The poll suggests that decriminalizing the drug could be a politically savvy move for Biden before the election.

A customer uses an ATM at a medical marijuana dispensary on April 21, 2022, in Bloomfield, New Jersey.

New polling finds strong support among voters for President Joe Biden’s federal moves on marijuana last week, including his decision to pardon those with certain marijuana convictions and his statement that he will consider decriminalizing the drug on the federal level.

A poll conducted by Morning Consult/Politico after Biden’s announcement on Thursday found that nearly 7 in 10 voters — 69 percent — support Biden’s move to ask his administration to consider federal decriminalization of marijuana, with only 18 percent saying they oppose the move and 43 percent saying they “strongly” approve.

The poll also found that voters support Biden’s decision to pardon about 6,500 people of their federal convictions for simple marijuana possession. Sixty-five percent of respondents said that they agreed with the action, which advocates say could help people who have faced such convictions with things like getting a job or renting or buying a house. This polling lines up with other recent polling from Ipsos that also found majority support for the decriminalization moves and pardons.

The strong support for Biden to consider decriminalizing the drug is an indication that following through on the action would be a politically savvy move at a crucial time for the president. With the midterm elections coming soon, decriminalization could provide Democrats with a much-needed boost.

Marijuana is currently classified as a Schedule I drug, which means that violations of federal laws over possessing or selling the drug can come with some of the harshest drug-related punishments. Federal descheduling, or decriminalizing, of the drug, is a step short of legalization — but it could make it so that its use and possession comes with minimal to no penalties if caught, putting it in a similar legal class to alcohol.

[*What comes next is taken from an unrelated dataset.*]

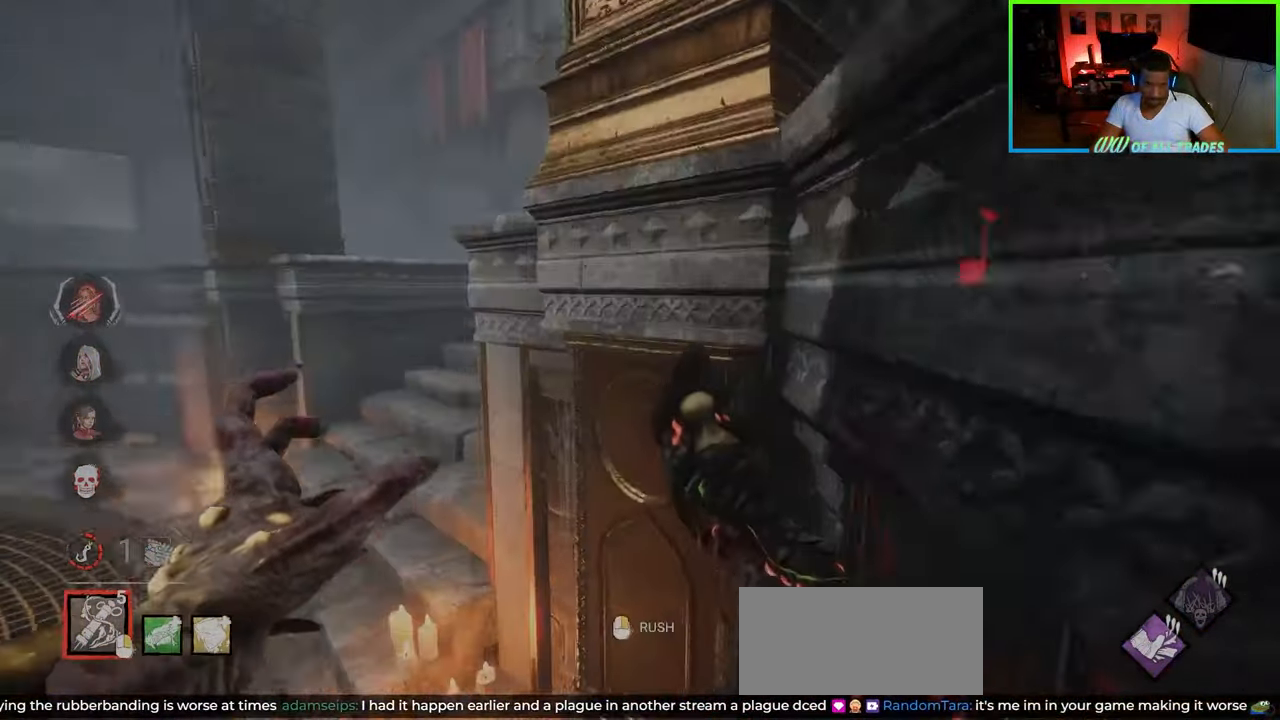
{"keys": ["a", "w"], "mouse": [], "events": []}
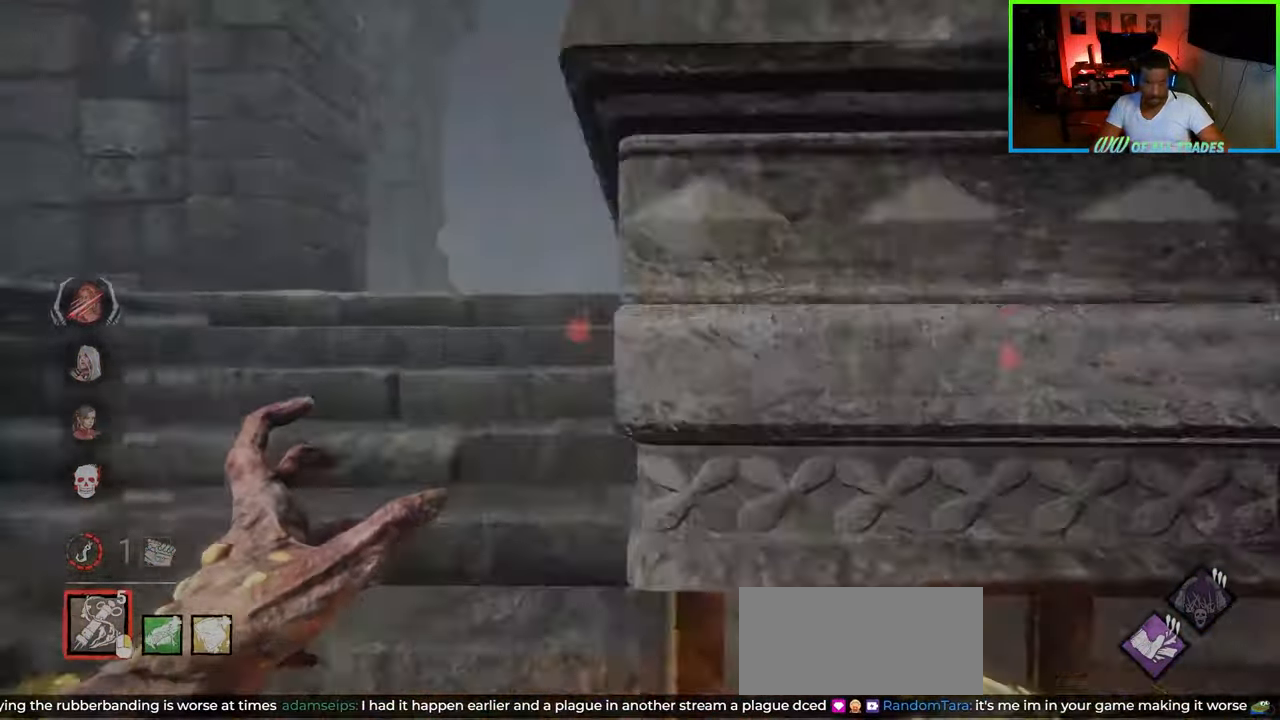
{"keys": ["w"], "mouse": [], "events": [[483, "a", "up"]]}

Advocates have long called for descheduling the drug, saying that marijuana doesn’t clinically align with many other Schedule I drugs like heroin and that descheduling it would be a step toward ending the country’s racist failed war on drugs, which Biden had a major hand in manufacturing.

Though advocates praised Biden for his moves on Thursday, they say he could do much more in this realm, including expunging the charges he pardoned from people’s records and widening the scope of the pardons or expungements.

Advocates and progressive lawmakers have also called for Biden to throw his weight behind legalizing the drug.

Polls have consistently found that marijuana legalization is popular — and that legalization could drive people out to vote. Another Morning Consult/Politico poll published last week found that 60 percent of all voters support nationwide marijuana legalization, including 71 percent of Democrats and 61 percent of independents. Republicans were split on the issue, with 47 percent supporting it and 41 percent against it.

The House has continually passed bills to legalize marijuana nationwide, but the issue is a nonstarter in the Senate, where some conservative Democrats and Republicans oppose the idea.